Hypothermia most commonly occurs as a result of exposure to extreme cold. It can also occur from other conditions such as alcohol intoxication, low blood sugar, anorexia, and advanced age.
- Physiological responses to preserve body heat
- Increased heart rate and respiratory rate
- Increased blood pressure
- Increased urine production
- Mental confusion
- Further mental confusion
- Slurred speech
- Loss of fine motor skills and decreased reflexes
- Physiological systems start to fail resulting in decreased heart rate, respiratory rate, and blood pressure.
- Paradoxical undressing—undressing that occurs as a result of the person suffering from moderate to severe hypothermia being disoriented and confused. This accounts for 25-50% of deaths caused by hypothermia.
- Terminal burrowing—behavior that occurs in the final stages of hypothermia where the person suffering from hypothermia enters small, enclosed spaces.
Dress Warmly for Winter
Frostbite and hypothermia can both occur as a result of low temperatures, and can lead to serious permanent, and sometimes life-threatening complications. As such, it is important to dress appropriately and understand the risks associated with exposure to low temperatures for extended periods of time. Below is some general advice on how to stay warm and safe in varying degrees of low temperatures. Below certain temperatures, staying out should be entirely avoided due to serious risk to a person's health.
32 to 15°F (0 to -10°C): Dress warmly, with the outside temperature in mind.
15 to -15°F (-10 to -25°C): There is a risk of hypothermia if you stay outside for long periods of time without adequate protection. Dress in layers of warm clothing. A thin, wicking layer to remove perspiration from the skin is a good start, followed by a thicker layer of fleece, polyester, or wool that will insulate the body. The outer layer should be wind-resistant, and ideally waterproof depending on the weather. Wear a hat, mittens and scarf.
-15 to -50°F (-25 to -45°C): There is a risk of frostbite on exposed skin and a risk of hypothermia if you stay outside for long periods of time without adequate protection. Similar to how you would dress in 15 to -15°F, a thin wicking base layer, fleece, wind and water-resistant outer layer should be worn.

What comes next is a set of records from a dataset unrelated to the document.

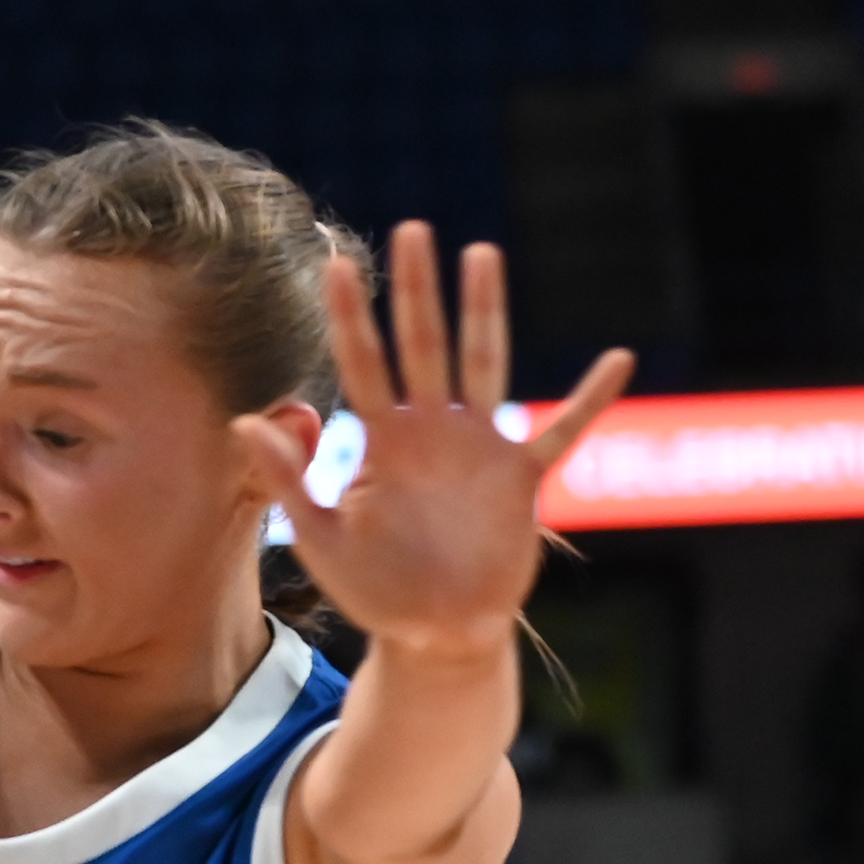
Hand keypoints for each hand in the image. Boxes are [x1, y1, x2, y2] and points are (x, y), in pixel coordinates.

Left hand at [239, 221, 634, 655]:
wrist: (433, 633)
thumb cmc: (375, 588)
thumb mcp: (321, 540)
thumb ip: (288, 481)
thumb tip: (245, 421)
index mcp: (383, 442)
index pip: (362, 363)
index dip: (349, 315)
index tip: (334, 264)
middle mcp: (431, 431)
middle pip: (423, 344)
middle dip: (416, 289)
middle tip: (412, 230)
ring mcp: (480, 448)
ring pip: (484, 364)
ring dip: (484, 312)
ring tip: (481, 255)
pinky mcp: (522, 480)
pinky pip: (562, 432)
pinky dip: (589, 400)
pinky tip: (618, 360)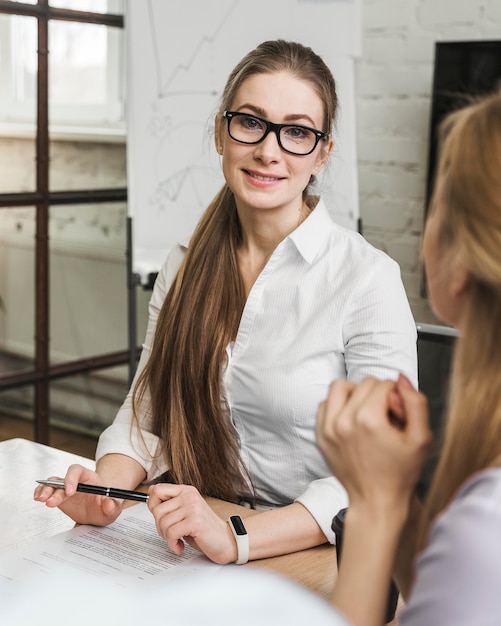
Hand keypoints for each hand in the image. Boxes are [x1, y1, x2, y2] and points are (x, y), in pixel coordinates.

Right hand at [34, 464, 122, 525]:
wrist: (100, 512)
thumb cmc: (106, 506)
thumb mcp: (113, 508)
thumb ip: (113, 506)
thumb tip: (109, 503)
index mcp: (90, 478)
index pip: (78, 471)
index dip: (71, 479)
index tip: (69, 492)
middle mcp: (76, 481)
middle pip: (62, 479)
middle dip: (55, 488)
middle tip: (50, 500)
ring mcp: (66, 489)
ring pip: (53, 484)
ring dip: (45, 490)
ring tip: (41, 499)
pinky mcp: (59, 497)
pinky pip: (48, 491)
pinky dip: (41, 492)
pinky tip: (38, 497)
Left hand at [147, 484, 236, 563]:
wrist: (226, 541)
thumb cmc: (204, 530)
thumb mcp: (185, 513)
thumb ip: (170, 504)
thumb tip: (150, 492)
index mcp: (186, 491)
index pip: (157, 490)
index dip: (152, 506)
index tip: (160, 518)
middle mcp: (190, 496)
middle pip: (157, 510)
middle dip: (160, 527)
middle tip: (172, 534)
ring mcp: (193, 508)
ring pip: (163, 523)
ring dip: (167, 537)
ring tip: (178, 539)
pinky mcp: (195, 522)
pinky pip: (171, 533)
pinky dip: (173, 544)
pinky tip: (180, 546)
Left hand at [316, 375, 431, 511]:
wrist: (376, 501)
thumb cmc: (400, 473)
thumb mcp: (422, 438)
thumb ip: (416, 402)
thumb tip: (400, 379)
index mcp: (368, 420)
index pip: (383, 383)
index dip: (396, 396)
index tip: (398, 415)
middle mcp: (344, 421)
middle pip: (363, 383)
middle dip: (378, 394)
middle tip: (386, 417)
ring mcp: (328, 428)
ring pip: (340, 387)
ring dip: (355, 394)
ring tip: (367, 412)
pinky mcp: (320, 435)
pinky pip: (325, 404)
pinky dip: (338, 406)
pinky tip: (352, 421)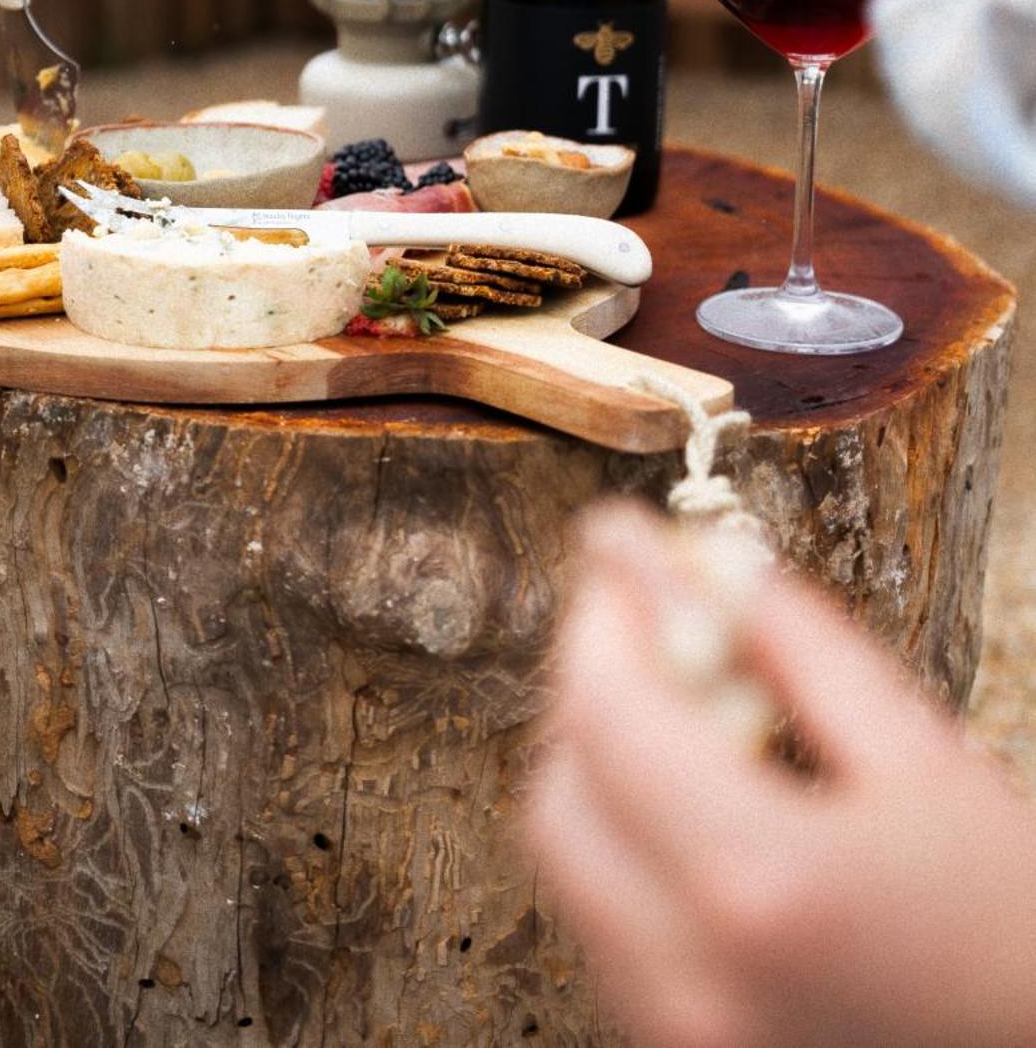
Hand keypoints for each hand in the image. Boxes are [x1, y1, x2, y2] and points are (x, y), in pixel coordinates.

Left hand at [526, 503, 1035, 1047]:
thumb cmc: (1017, 930)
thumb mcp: (923, 759)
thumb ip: (799, 648)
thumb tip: (703, 561)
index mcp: (757, 883)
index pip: (607, 713)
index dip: (603, 614)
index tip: (617, 549)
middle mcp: (693, 976)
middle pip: (558, 796)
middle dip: (590, 692)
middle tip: (650, 628)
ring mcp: (680, 1035)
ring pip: (571, 870)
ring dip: (602, 772)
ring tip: (686, 717)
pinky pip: (608, 930)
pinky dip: (626, 852)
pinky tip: (699, 810)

Cover all exposed skin, particularly the face and hands. Layers can be added if necessary, such as a synthetic or down jacket for further insulation.
-50 to -75°F (-45 to -60°C): Exposed skin may freeze (frostbite) in minutes, which can cause lasting, potentially permanent damage. There is a serious risk of hypothermia if you stay outside for too long. Dress in layers of very warm clothing, as described in the previous temperature ranges, with more insulating layers, and a wind and water-resistant outer layer. Cover all exposed skin, particularly the face and hands. Limit outdoor activities to short periods of time or, ideally, cancel outdoor activities entirely.
-75°F (-60°C) and colder: Outdoor conditions are hazardous. Exposed skin may freeze in less than two minutes. Stay indoors.